# Required work
A) From the text on running the LVVCP examples, list every piece of software that a reader needs before cloning the repository.
B) Carry on the text on running the LVVCP examples, starting right after its final sentence.

This repostiory contains the code for the work on LVVCP - 'Learned variational video color propagation' presented at ECCV2022: paper, video.

Building and running the examples

It is recommended to run the examples inside the provided docker container using VSCode. This will provide you with a complete environment, as well as run and debug options.

You will need:

• Docker2
• VSCode: <br> For more background information on using VSCode to Develope inside a container see Developing inside a Container
• These VSCode extensions:
  • The extension for 'Remote Development'
  • The docker extension for VSCode installed

Once you have the above prerequisites setup clone the repository recursively, which ensures that sub-modules are also cloned.

# Records provided
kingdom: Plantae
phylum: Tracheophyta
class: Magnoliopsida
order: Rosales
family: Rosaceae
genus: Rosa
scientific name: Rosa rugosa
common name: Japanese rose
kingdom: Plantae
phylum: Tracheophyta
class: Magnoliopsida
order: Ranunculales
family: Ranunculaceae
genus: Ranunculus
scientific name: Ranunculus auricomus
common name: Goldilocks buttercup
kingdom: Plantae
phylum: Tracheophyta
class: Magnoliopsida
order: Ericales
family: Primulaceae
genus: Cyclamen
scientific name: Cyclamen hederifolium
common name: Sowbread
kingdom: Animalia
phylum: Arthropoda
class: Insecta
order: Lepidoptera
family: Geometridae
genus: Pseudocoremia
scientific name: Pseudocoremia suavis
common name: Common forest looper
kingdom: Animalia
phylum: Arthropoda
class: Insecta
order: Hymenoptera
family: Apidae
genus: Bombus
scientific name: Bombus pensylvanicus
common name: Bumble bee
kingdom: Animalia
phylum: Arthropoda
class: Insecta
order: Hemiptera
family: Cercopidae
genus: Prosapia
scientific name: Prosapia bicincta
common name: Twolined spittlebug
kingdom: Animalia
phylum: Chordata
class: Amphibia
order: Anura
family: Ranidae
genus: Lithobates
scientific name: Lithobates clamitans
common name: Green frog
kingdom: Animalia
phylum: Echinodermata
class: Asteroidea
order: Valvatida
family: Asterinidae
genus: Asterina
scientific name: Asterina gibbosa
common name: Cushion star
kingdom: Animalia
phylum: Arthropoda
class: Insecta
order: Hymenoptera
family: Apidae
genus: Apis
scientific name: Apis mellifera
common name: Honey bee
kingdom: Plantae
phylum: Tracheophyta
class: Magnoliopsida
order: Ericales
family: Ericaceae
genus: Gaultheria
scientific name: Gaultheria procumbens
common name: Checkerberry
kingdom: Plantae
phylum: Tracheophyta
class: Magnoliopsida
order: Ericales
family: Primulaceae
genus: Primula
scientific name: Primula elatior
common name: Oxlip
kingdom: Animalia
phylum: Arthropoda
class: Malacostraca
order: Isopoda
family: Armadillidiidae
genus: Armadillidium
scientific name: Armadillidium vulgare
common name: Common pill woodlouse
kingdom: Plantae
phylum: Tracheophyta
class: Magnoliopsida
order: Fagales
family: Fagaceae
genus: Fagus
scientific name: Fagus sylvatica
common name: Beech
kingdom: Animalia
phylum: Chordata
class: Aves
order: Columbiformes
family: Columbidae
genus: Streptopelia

# Answers for the exercise
A)
- Docker
- VSCode
- the VSCode extension for 'Remote Development'
- the docker extension for VSCode

B)
cd <workdir>
git clone https://github.com/VLOGroup/LVVCP --recursive

Now open the workspace in VSCode by calling:

code LVVCP/LVVCP_gitlab.code-workspace

VSCode should automatically discover the .devcontainer/devcontainer.json file that describes the docker setup. Once it detected the settings it will ask you if you want to: Reopen the worksapce to develop in a container - click 'Reopen in Container'<br>

The first build run can take quite long - click on the message details message on the lower right corner to get details (or error messages)

Running a demo

Once the container is up and running you can run an example by calling:

./demo_scripts/demo_LVVCP_scootergray.sh 

The above script runs the best model from the paper, i.e. the full model with multi-model training, using Motion, Local and Global color proposal types. The Global and Local types use 3 candidates each per pixel. TDV refinement is set to 12 iterations.

Alternatively, we also provide an additional CUDA sampling operator, that greatly speeds up the process and reduces GPU memory requirements at the same time, with very similar qualitative performance.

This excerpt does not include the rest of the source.